The talk is hosted by Tullamore Business and Professional Women's Club
Musicologist Anika Babel addresses an open meeting of Tullamore Business and Professional Women's Club in the Offaly History Centre, on Monday, April 24at 8.00pm. Her topic is ‘Beyond St. Cecilia.’
Her talk gives an interesting representation of women at the piano in mainstream cinema. All are welcome, €5.00 fee for non members.
Anika Babel is a PhD researcher at the UCD School of Music. Her research, supervised by Dr Laura Anderson, explores representations of the piano on screen and how ideas of class, gender and race are imparted through its use. Anika is founding president of the Dublin Musicology Collective and co-editor of the international peer-reviewed journal The Musicology Review.

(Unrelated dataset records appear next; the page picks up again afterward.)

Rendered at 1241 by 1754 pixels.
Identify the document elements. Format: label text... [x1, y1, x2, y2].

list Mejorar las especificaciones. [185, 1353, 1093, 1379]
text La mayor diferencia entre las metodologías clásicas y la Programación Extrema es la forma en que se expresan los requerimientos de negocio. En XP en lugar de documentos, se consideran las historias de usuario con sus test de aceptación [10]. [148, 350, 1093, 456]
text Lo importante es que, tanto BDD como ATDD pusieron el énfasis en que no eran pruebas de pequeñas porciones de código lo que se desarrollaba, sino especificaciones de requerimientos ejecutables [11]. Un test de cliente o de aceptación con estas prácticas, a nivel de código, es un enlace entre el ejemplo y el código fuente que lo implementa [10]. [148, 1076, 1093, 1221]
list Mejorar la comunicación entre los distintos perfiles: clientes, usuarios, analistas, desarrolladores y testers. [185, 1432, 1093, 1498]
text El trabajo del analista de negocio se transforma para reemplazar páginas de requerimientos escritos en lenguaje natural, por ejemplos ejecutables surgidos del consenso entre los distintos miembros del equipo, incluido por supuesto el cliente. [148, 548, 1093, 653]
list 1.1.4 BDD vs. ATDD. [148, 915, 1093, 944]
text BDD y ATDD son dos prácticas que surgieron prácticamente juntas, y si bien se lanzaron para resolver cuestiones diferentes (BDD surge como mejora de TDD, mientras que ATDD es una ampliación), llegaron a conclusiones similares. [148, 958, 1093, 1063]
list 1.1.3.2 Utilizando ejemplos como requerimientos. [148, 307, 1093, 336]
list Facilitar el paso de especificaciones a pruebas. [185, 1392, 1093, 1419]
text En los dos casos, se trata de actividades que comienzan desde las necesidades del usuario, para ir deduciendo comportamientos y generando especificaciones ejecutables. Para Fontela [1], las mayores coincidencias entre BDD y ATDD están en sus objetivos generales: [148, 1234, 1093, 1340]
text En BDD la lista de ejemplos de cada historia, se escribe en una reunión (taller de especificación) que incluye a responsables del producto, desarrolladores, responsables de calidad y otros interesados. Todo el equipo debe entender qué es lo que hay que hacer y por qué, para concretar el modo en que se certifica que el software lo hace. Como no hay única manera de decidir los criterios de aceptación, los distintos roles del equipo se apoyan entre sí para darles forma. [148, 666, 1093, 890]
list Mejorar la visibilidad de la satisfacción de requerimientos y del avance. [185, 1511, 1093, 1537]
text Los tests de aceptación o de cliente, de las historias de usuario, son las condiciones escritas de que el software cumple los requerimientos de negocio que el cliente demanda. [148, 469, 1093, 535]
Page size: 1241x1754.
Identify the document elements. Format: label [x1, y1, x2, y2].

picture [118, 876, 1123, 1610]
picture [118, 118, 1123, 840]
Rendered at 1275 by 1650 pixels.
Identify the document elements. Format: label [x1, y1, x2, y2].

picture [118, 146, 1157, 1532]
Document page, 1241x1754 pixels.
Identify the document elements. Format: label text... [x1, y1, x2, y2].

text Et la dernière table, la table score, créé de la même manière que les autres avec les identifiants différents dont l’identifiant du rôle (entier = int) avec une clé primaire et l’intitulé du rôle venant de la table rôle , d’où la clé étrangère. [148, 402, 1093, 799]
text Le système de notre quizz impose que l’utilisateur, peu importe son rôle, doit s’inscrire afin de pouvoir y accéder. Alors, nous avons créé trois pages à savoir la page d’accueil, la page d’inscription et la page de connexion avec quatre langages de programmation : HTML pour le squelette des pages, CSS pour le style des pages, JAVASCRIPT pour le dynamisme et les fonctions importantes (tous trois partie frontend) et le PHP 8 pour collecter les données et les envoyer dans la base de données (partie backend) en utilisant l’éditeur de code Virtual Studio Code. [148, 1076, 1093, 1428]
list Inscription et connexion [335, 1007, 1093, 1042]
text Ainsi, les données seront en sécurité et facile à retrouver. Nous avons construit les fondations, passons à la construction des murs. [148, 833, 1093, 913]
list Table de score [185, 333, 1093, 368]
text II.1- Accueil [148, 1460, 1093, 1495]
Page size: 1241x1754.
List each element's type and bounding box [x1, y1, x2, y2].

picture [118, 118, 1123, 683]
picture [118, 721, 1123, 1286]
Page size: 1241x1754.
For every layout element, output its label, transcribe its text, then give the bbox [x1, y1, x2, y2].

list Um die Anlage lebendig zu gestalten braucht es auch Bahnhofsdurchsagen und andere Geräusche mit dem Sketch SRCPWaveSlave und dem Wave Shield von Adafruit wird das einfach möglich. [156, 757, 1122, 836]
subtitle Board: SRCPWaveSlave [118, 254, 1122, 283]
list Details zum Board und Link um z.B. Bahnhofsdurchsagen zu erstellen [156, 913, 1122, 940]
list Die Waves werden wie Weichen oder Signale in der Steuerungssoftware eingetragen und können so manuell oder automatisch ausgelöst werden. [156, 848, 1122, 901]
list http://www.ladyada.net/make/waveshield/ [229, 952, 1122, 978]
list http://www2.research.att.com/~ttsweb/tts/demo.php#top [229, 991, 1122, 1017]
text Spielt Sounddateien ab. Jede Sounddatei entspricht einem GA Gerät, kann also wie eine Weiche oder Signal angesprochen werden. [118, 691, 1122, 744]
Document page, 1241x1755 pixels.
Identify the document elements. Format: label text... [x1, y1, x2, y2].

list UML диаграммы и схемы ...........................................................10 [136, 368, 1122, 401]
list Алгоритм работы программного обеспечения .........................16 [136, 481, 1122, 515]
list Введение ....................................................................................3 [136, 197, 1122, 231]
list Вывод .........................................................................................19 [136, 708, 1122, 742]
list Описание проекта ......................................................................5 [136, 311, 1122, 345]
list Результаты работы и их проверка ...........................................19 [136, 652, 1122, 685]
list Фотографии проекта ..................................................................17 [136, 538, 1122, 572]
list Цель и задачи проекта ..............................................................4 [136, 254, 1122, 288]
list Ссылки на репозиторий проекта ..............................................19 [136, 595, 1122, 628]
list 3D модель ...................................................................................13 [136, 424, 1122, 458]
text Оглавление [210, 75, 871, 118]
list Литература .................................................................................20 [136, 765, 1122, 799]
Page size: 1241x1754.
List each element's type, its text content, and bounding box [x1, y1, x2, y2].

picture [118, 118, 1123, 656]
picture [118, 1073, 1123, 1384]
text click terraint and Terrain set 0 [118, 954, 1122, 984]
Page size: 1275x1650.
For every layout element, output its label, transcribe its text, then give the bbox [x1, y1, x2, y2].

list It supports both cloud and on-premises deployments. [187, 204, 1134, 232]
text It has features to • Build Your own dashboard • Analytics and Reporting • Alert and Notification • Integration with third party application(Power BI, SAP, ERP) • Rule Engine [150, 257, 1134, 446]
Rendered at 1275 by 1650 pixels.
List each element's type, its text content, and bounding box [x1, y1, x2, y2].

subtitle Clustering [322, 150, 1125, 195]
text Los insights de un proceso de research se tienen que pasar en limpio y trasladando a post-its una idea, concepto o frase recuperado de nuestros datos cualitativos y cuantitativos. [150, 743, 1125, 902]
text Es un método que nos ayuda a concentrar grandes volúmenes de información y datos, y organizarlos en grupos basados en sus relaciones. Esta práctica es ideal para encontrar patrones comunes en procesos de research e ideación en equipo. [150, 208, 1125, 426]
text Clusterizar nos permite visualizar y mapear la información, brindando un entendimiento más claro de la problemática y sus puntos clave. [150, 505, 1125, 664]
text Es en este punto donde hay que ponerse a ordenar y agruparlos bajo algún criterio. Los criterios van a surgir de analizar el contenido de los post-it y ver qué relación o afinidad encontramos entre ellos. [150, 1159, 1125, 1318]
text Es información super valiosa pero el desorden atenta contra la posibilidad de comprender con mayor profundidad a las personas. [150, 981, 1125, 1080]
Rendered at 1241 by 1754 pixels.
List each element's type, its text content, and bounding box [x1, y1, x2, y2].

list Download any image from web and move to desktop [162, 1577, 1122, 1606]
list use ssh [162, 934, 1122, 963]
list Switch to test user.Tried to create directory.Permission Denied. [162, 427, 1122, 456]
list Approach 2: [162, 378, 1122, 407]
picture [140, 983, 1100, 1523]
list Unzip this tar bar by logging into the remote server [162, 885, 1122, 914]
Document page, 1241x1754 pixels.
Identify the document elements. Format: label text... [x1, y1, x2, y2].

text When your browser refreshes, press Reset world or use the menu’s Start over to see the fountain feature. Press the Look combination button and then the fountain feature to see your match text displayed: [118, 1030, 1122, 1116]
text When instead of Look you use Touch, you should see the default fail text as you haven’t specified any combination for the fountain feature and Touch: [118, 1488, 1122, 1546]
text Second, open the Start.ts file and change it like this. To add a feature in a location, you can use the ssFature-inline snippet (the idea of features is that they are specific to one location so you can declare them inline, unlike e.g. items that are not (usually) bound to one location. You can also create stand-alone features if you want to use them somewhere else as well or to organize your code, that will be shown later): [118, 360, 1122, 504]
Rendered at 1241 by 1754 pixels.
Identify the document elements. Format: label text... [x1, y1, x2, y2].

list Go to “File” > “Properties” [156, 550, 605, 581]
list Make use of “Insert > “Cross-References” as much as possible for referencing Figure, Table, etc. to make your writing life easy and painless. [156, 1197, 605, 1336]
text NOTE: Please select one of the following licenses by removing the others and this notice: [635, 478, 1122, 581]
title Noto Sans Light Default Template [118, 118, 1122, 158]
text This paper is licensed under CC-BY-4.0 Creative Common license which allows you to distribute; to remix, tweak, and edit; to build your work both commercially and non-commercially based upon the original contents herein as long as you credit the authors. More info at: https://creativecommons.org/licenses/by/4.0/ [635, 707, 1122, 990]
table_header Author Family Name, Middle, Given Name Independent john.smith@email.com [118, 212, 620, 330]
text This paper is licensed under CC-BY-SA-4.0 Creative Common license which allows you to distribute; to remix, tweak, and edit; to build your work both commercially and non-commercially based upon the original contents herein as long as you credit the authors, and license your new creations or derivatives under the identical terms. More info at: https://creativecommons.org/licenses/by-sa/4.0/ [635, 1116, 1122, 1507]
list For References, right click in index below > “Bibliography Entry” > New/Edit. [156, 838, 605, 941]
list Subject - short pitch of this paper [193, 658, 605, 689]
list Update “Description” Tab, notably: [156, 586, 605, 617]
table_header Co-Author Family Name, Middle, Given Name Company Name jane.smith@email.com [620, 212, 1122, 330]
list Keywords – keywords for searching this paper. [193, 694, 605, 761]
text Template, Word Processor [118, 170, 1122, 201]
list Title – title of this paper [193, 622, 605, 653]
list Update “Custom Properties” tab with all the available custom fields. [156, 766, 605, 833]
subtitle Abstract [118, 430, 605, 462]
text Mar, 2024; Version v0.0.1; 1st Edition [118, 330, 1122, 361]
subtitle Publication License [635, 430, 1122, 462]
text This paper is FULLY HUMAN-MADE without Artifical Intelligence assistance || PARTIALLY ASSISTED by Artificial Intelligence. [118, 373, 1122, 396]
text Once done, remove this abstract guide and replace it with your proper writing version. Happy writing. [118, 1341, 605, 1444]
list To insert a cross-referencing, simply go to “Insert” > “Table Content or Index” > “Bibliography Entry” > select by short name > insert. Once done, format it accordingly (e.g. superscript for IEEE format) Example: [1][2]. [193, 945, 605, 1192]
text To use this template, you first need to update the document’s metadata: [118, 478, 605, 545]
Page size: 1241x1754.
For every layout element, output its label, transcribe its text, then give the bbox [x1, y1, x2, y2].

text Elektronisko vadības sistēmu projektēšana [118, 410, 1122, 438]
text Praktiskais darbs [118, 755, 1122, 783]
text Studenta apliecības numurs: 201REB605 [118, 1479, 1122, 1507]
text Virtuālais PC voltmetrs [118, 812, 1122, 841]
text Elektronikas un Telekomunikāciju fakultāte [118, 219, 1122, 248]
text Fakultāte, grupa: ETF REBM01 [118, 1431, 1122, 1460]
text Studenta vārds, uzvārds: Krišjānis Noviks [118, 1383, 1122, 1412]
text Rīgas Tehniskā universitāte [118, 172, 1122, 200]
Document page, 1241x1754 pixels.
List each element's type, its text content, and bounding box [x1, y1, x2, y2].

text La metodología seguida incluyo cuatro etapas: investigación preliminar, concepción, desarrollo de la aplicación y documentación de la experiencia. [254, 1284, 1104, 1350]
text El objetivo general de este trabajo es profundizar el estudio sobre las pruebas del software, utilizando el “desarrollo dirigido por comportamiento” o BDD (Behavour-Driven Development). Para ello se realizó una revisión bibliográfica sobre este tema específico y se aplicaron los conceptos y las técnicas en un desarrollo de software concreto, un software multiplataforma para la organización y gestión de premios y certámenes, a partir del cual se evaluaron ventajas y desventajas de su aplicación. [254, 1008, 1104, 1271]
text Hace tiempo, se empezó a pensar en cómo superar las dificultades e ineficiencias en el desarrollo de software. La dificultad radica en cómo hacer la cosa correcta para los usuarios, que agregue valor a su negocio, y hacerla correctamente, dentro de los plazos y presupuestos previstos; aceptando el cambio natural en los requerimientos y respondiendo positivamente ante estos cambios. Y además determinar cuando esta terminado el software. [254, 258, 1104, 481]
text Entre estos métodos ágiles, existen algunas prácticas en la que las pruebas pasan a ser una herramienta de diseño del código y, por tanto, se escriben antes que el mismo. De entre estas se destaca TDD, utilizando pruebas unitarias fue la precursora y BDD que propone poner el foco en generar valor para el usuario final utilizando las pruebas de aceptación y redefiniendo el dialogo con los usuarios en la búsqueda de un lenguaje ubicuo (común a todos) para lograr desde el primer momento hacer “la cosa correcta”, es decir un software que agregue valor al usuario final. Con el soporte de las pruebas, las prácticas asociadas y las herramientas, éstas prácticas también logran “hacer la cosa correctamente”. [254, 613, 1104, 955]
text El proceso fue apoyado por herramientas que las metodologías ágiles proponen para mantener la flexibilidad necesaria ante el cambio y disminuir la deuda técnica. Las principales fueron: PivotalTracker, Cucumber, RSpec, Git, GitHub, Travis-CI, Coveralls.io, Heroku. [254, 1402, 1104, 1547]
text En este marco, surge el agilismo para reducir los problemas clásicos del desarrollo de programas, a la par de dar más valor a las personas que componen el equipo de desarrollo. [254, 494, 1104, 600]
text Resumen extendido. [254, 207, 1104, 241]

Invested in public musicology, she consults for and publishes with RTÉ, and, through her involvement with the Creative Futures Academy, has released a visualized-research booklet, Reel Pianos.
Anika has shared her work at conferences in California, Athens and Lucca, further to presenting at annual Society for Musicology in Ireland events. Anika is the daughter of Anne Wrafter, formerly Kilbeggan.
The Saint Cecilia Profile demonstrates a curious paradigm for representations of women at the piano. Cecilia, the patron saint of music, was not actually a musician. Yet, centuries' worth of paintings and literature depict her as the embodiment of music itself.
These portraits led to Cecilia's imagined musicianship becoming synonymous with purity, beauty, and subservience. In depicting women at the piano in mainstream cinema, many of these ideas have been perpetuated.
By establishing the Saint Cecilia Profile, this presentation unveils the limiting screen tropes that have cemented domestic pianism as the convention and professional pianism as the exception for women characters.
Drawing on more recent examples, however, we can observe how contemporary filmmakers like Greta Gerwig and Céline Sciamma are increasingly challenging restrictive models of women at the piano. Anika will explore how such filmmakers are now enlisting the piano as a site of liberation, expression, ambition, and complication for women characters.